_SUPPLIED INFORMATION_

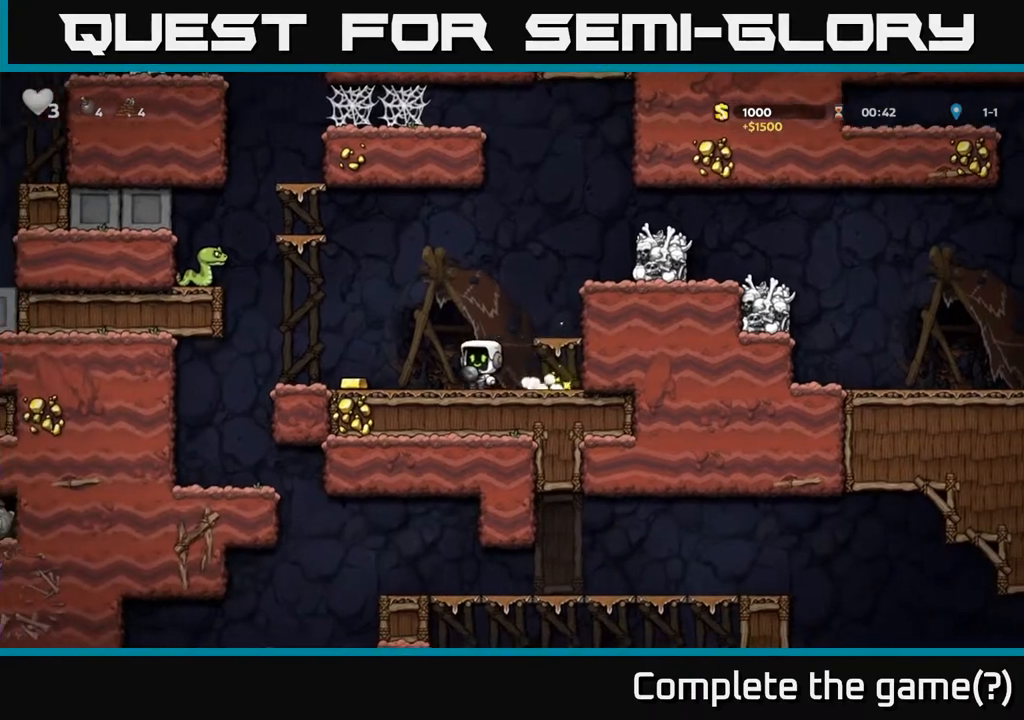
{"dt_ms": 500, "buttons": [], "left_stick": "center", "right_stick": "center", "events": [[67, "left_stick", "center"], [117, "A", "up"], [167, "X", "down"], [283, "X", "up"]]}
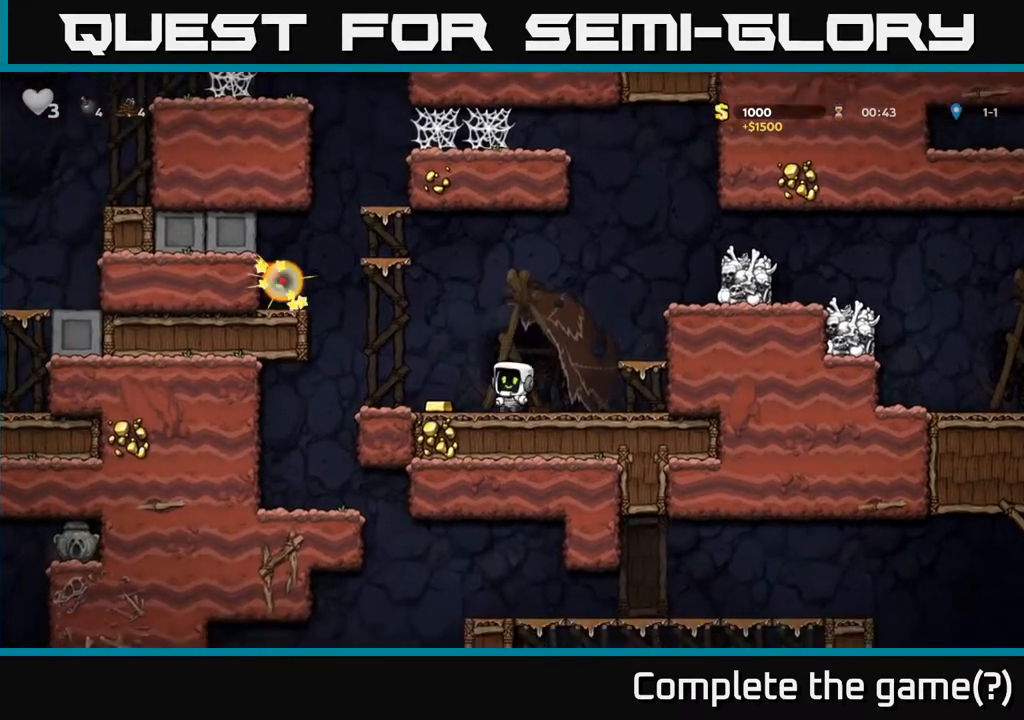
{"dt_ms": 500, "buttons": [], "left_stick": "center", "right_stick": "center", "events": [[200, "left_stick", "left"], [433, "left_stick", "center"]]}
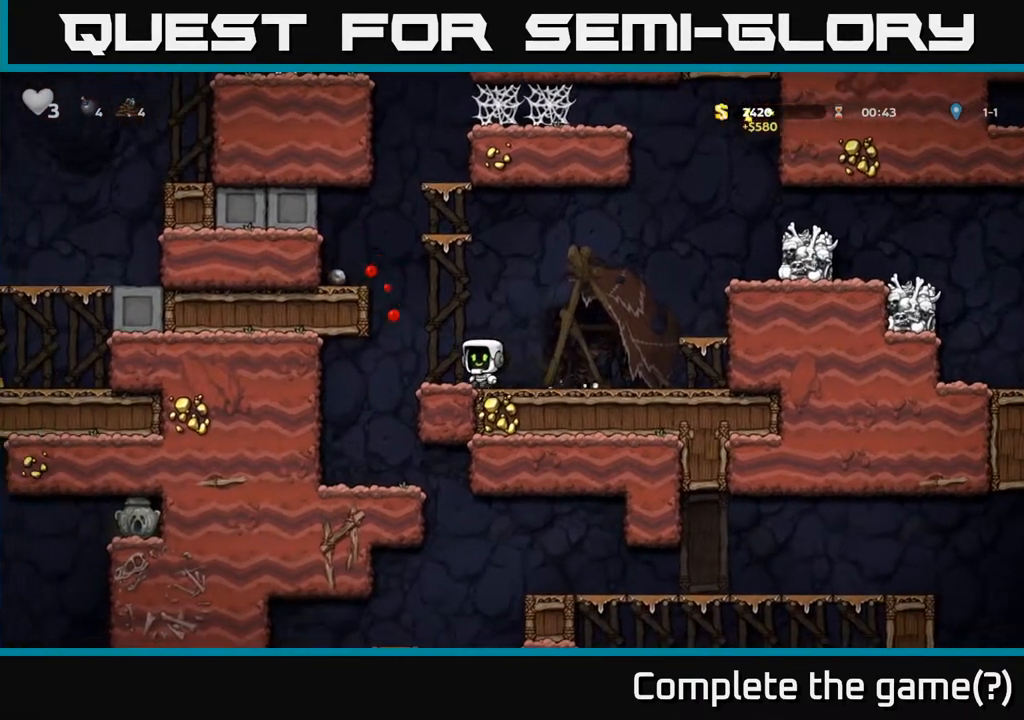
{"dt_ms": 500, "buttons": ["A"], "left_stick": "left", "right_stick": "center", "events": [[167, "left_stick", "left"], [367, "A", "down"]]}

_TASK OBJECTIVE_
Reproduce every line above word for word; no images.

_EXPECTED ANSWER_
{"dt_ms": 500, "buttons": [], "left_stick": "center", "right_stick": "center", "events": [[67, "left_stick", "center"], [117, "A", "up"], [167, "X", "down"], [283, "X", "up"]]}
{"dt_ms": 500, "buttons": [], "left_stick": "center", "right_stick": "center", "events": [[200, "left_stick", "left"], [433, "left_stick", "center"]]}
{"dt_ms": 500, "buttons": ["A"], "left_stick": "left", "right_stick": "center", "events": [[167, "left_stick", "left"], [367, "A", "down"]]}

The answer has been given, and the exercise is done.